(TASK)
Whenever a line below holds the word "Gonzalo", copy that line.

◇ ◇ ◇ ◇ ◇ ◇ ◇

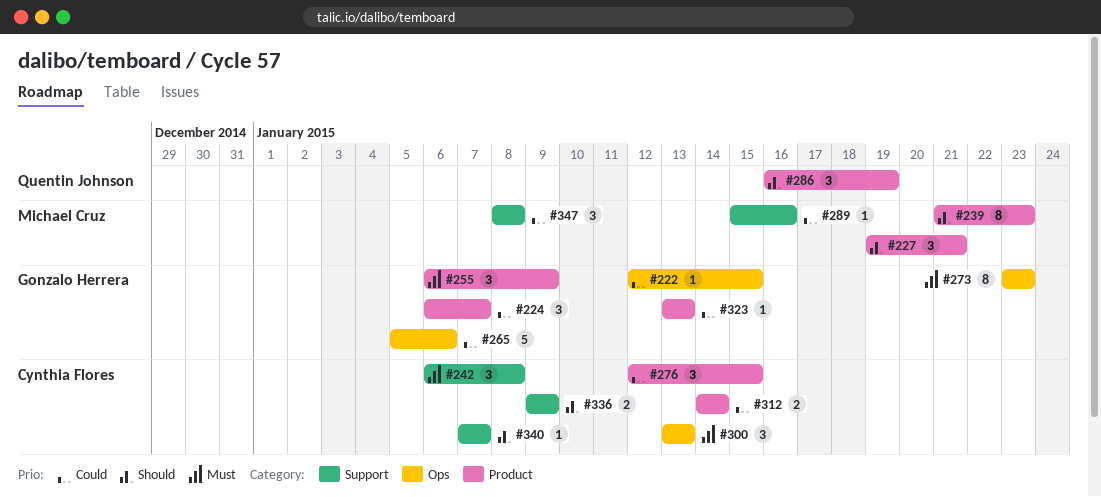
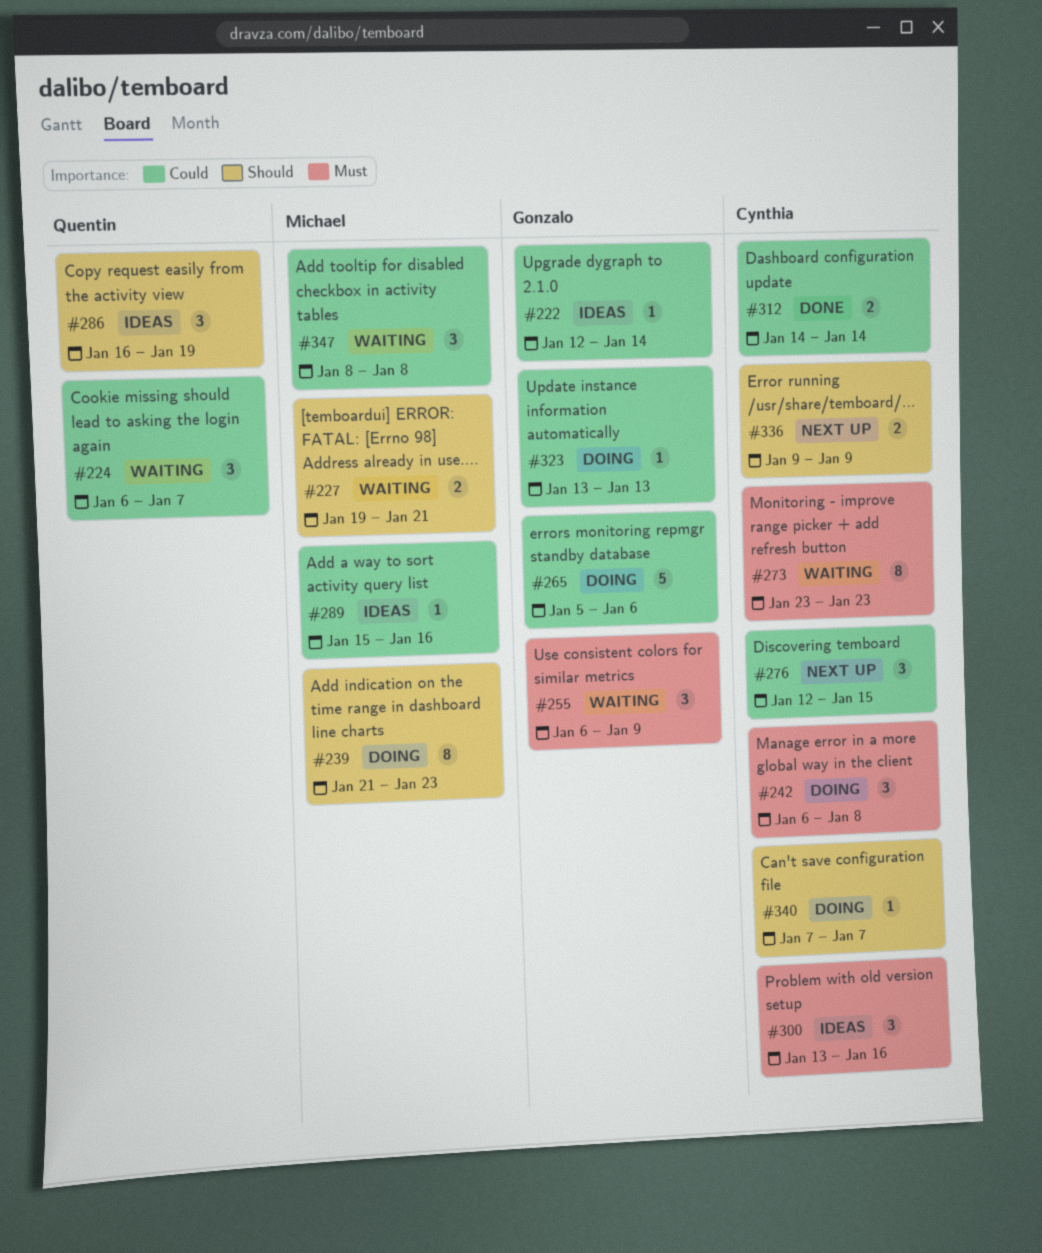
#222, due: Jan 15 -> Jan 14
#224, owner: Gonzalo Herrera -> Quentin Johnson
#227, estimate: 3 -> 2
#273, owner: Gonzalo Herrera -> Cynthia Flores
#300, due: Jan 13 -> Jan 16

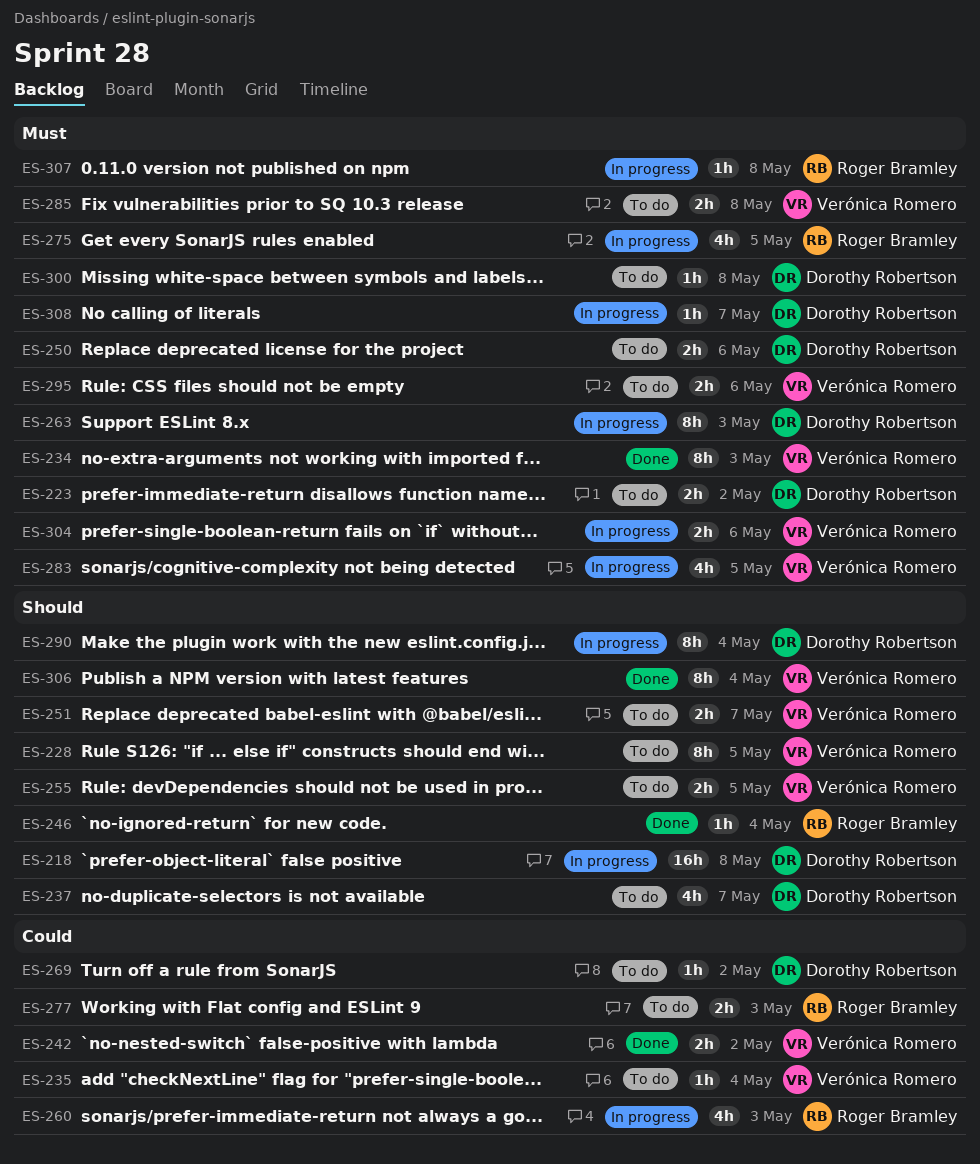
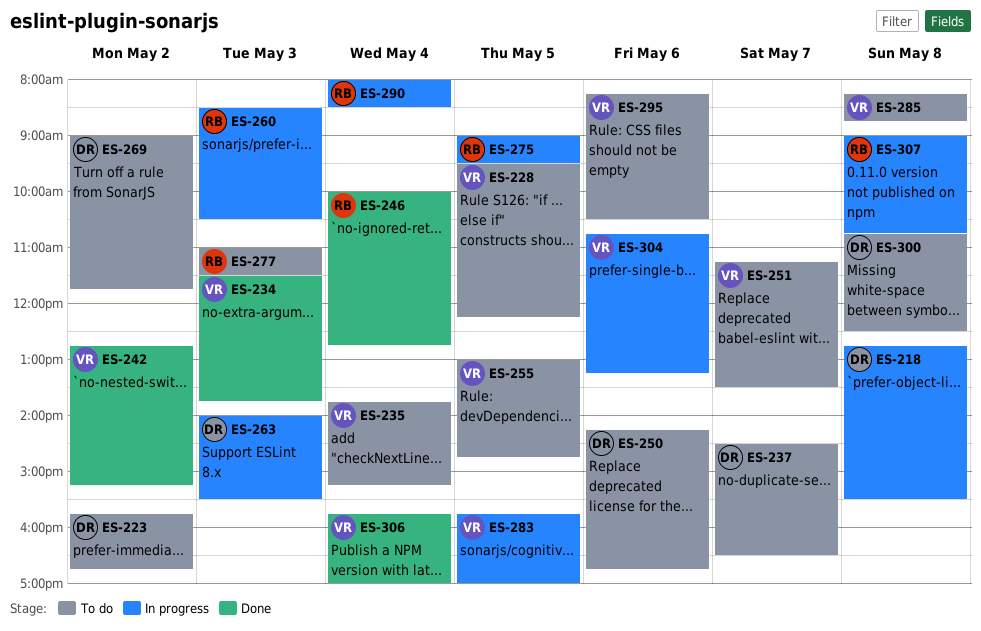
ES-290, owner: Dorothy Robertson -> Roger Bramley
ES-308: present -> none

◇ ◇ ◇ ◇ ◇ ◇ ◇

(YOUR RESPONSE)
#224, owner: Gonzalo Herrera -> Quentin Johnson
#273, owner: Gonzalo Herrera -> Cynthia Flores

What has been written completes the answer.